_Objectif:_ Poursuivez le texte sur le litige entre le Groupe Lucien Barrière et la société Meta, en reprenant juste après sa dernière phrase.

_Texte extrait:_
---*---

Groupe Lucien Barrière / Meta Platforms Ireland Limited

astreinte - contrefaçon de marque - exécution - hébergeur - juge de l'exécution - mesures de filtrage - référé rétractation - réseaux sociaux

Par ordonnance du 11 janvier 2024, le président du tribunal judiciaire de Paris a ordonné à la société de droit irlandais Meta Platforms Ireland Limited (ci-après la société Meta) de mettre en oeuvre des mesures de filtrage de publicités visant la SA Groupe Lucien Barrière (ci-après le Groupe Lucien Barrière) et de conserver les données relatives aux publicités litigieuses. Par ordonnance de référé- rétractation du 24 avril 2024, le président du tribunal judiciaire a modifié les obligations de filtrage des publicités et de conservation des données afférentes incombant à la société Meta.

Par acte d’huissier du 24 juin 2024, sur ordonnance d’autorisation d’assigner à bref délai rendue par la juge de l’exécution du tribunal judiciaire de Paris le 21 juin 2024, le Groupe Lucien Barrière a fait assigner la société Meta aux fins de :
– fixation d’une astreinte provisoire d’un montant de 10 000 euros par publication diffusée en violation de la mesure de filtrage ordonnée, à compter du prononcé de la présente décision,
– condamnation à lui payer 10 000 euros de frais irrépétibles outre les dépens.

A l’audience du 29 juillet 2024, les parties ont comparu, représentées par leurs conseils.

Le Groupe Lucien Barrière se réfère à son assignation et maintient ses demandes.
Il explique qu’il est interdit de proposer des jeux de casino en ligne et d’en faire la publicité. Il précise que l’ordonnance demande à la défenderesse de prévenir ces publicités et non de les supprimer a posteriori. Il insiste sur l’enjeu d’ordre public de la suppression des publicités en raison de la lutte contre le blanchiment, le terrorisme, et pour la protection des mineurs.

La société Meta se réfère à ses écritures et :
– in limine litis : sollicite le sursis à statuer sur l’ensemble des demandes dans l’attente de l’arrêt qui sera rendu par la cour d’appel à l’encontre de la décision du président du tribunal judiciaire de Paris le 24 avril 2024,
– à titre principal : conclut au rejet des demandes,
– en tout état de cause : sollicite la condamnation du Groupe Lucien Barrière à lui payer la somme de 10 000 euros au titre de l’article 700 du code de procédure civile, outre les dépens.
Elle rappelle son statut de fournisseur de services intermédiaires et l’absence d’obligation de surveiller les publications qui circulent, indiquant l’existence d’un formulaire à remplir au préalable dans les Etats qui autorisent la publicité pour des jeux de casino en ligne. Elle soutient avoir mis en place différents outils de signalement pour lutter contre les contrefaçons des marques à disposition des entreprises. Elle précise qu’elle ne peut pas confirmer la suppression des 1294 comptes identifiés qui ont diffusé les publicités litigieuses mais indique avoir communiqué les données d’identification pour ce faire.

Pour un plus ample exposé des moyens et prétentions des parties, il sera référé à l’assignation et aux écritures de la société Meta visées à l’audience du 29 juillet 2024 en application de l’article 455 du code de procédure civile.

---*---

_Données fournies:_
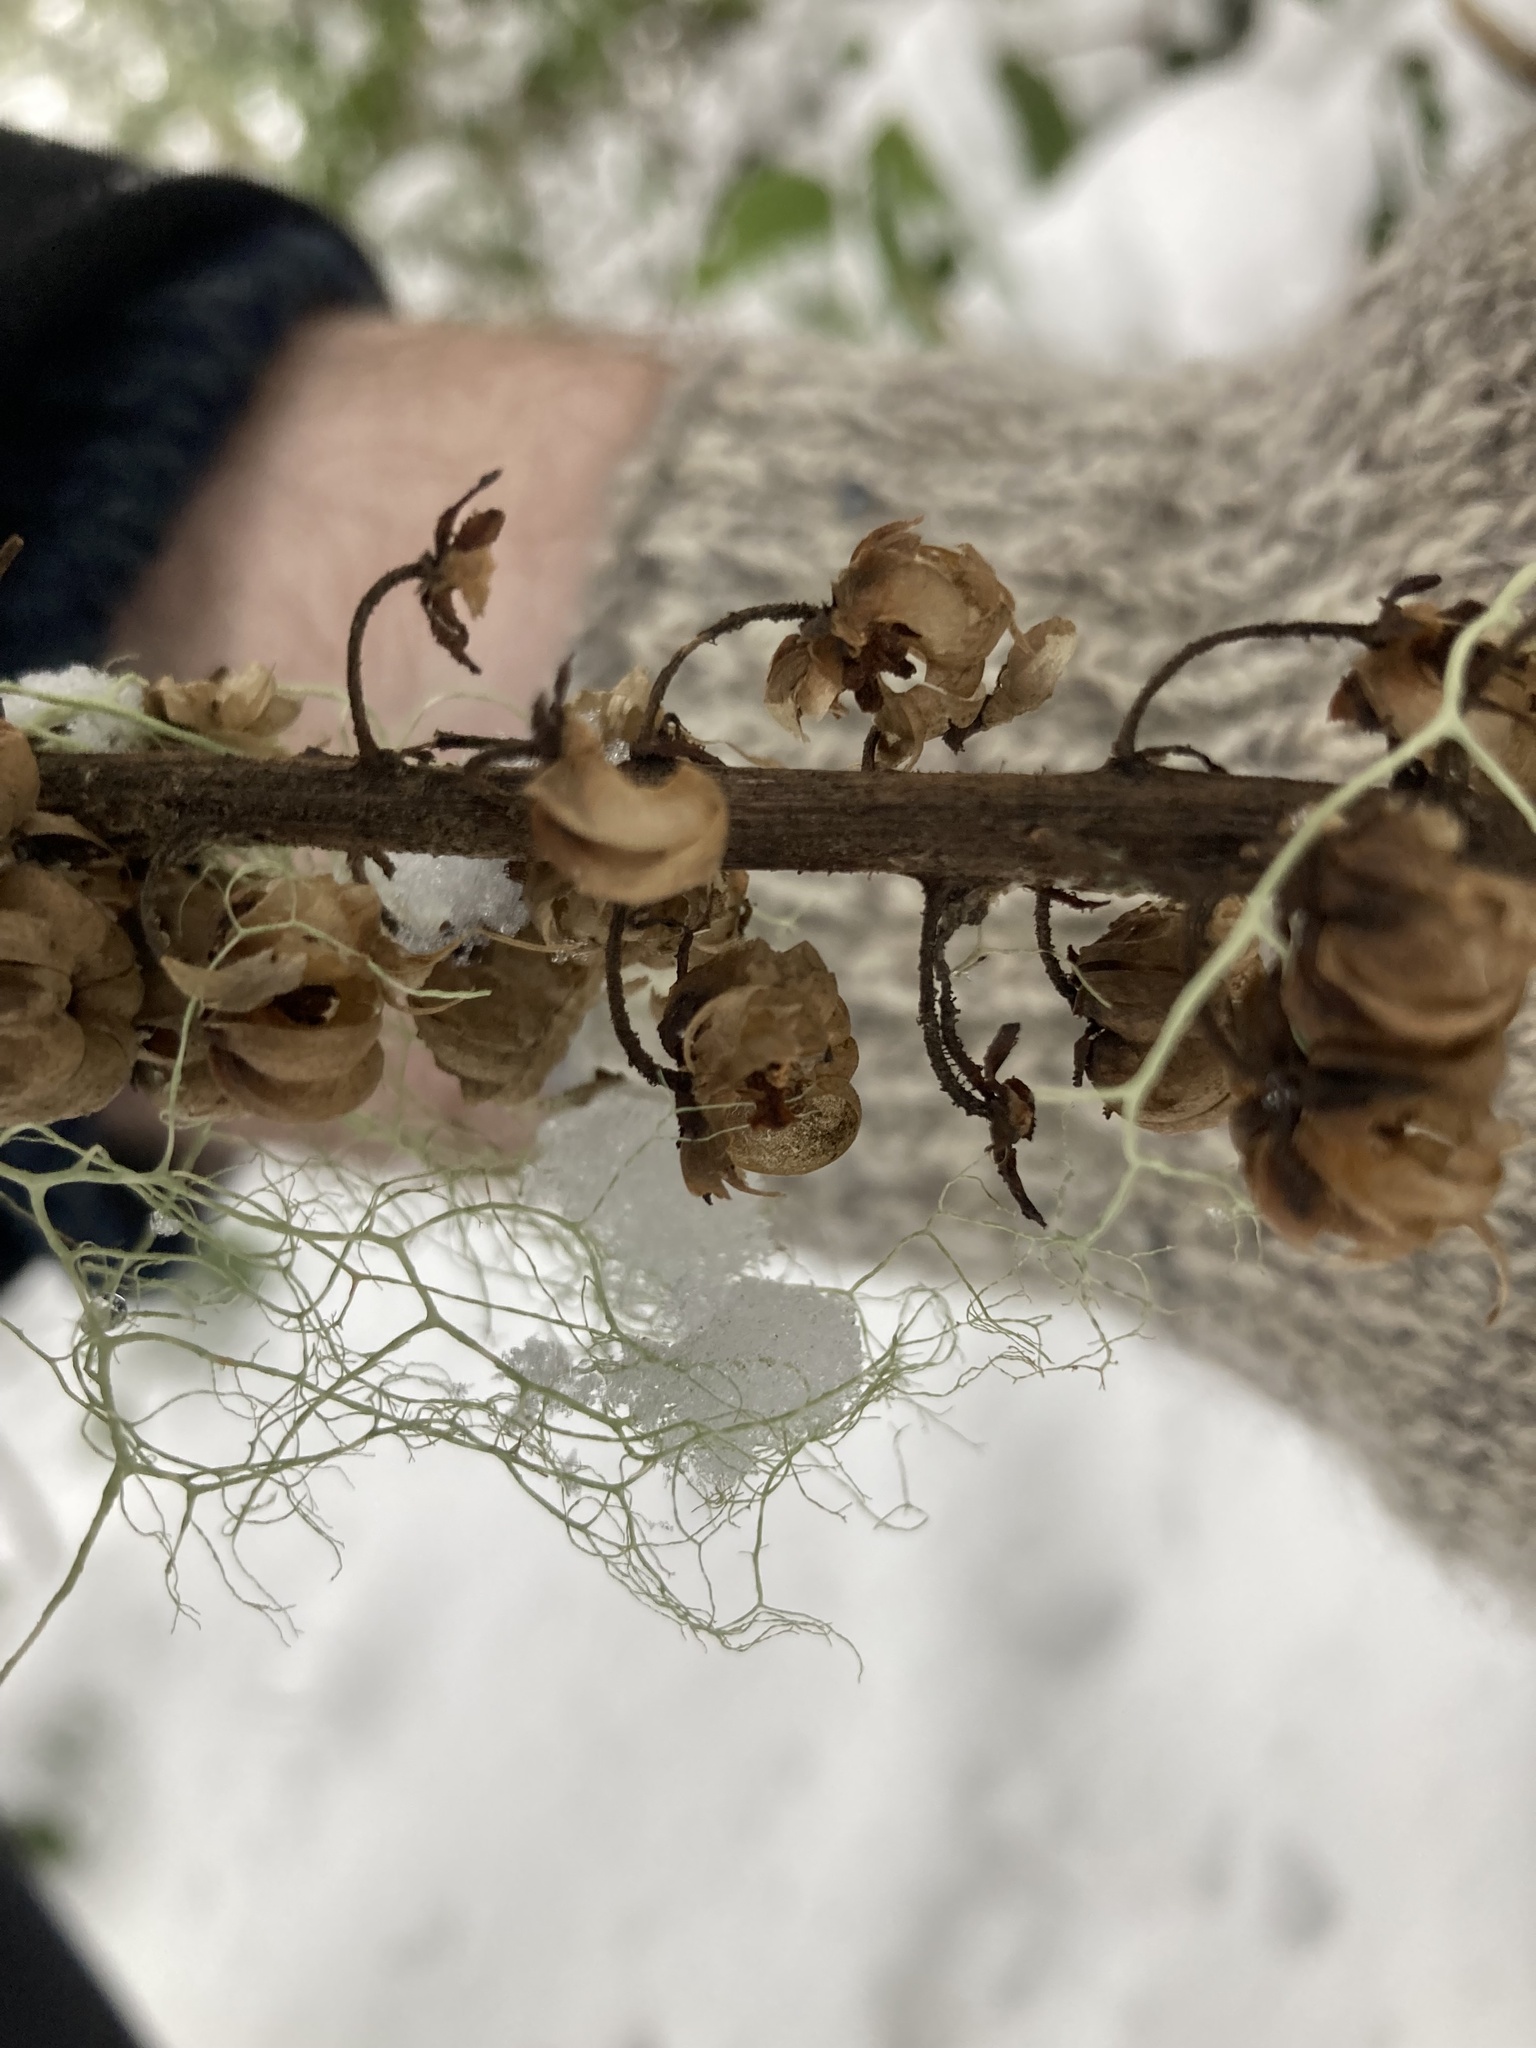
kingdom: Plantae
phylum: Tracheophyta
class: Magnoliopsida
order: Ericales
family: Ericaceae
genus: Pterospora
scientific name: Pterospora andromedea
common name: Giant bird's-nest
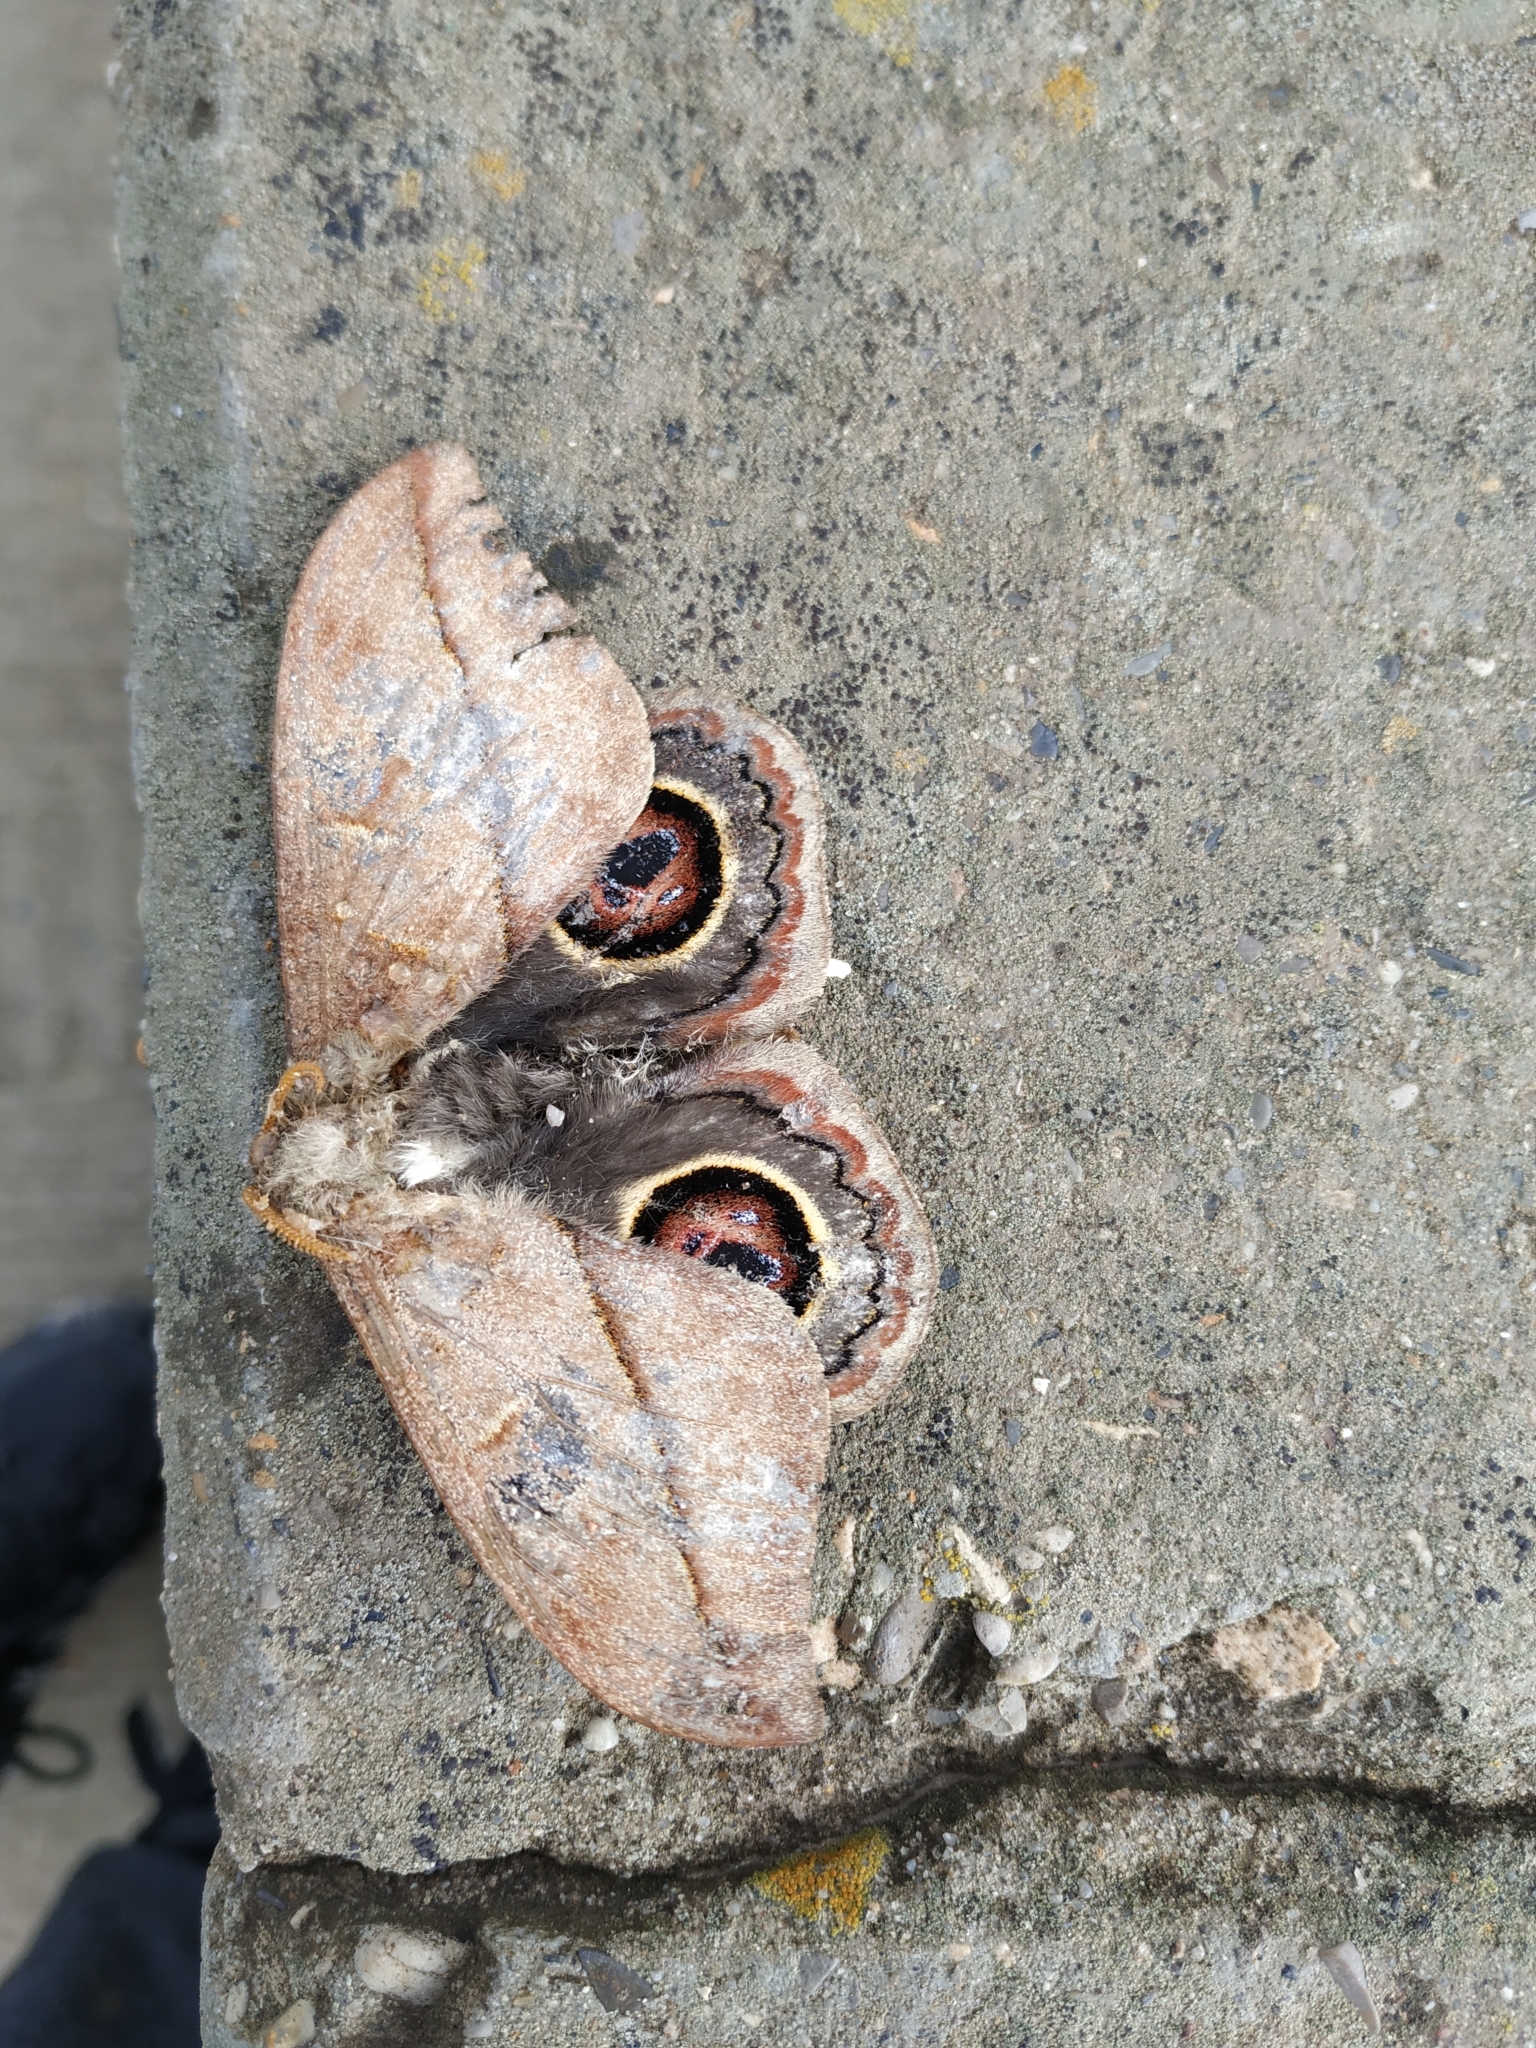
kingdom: Animalia
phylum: Arthropoda
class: Insecta
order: Lepidoptera
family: Saturniidae
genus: Leucanella
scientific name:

---*---

_Résultat attendu:_
L’affaire a été mise en délibéré au 10 septembre 2024.

DISCUSSION

Il y a lieu de préciser que les demandes tendant à “constater que l’ordonnance est exécutoire” de la demanderesse et “juger que” de la défenderesse constituent des moyens et non des prétentions au sens de l’article 4 du code de procédure civile et ne donneront pas lieu à mention au dispositif.

Sur le sursis à statuer

En application des articles 378 et 379 du code de procédure civile, le juge peut ordonner le sursis à statuer qui suspend le cours de l’instance jusqu’à la survenance d’un évènement qu’il détermine. La décision de sursis ne dessaisit pas le juge et l’instance est reprise à l’expiration du sursis à l’initiative des parties ou à la diligence du juge.

En l’espèce, la société Meta sollicite le sursis à statuer en invoquant l’appel interjeté contre l’ordonnance en raison de la violation du droit communautaire par cette ordonnance et de son statut de fournisseur de services intermédiaires, outre l’impossibilité d’exécution technique de l’ordonnance.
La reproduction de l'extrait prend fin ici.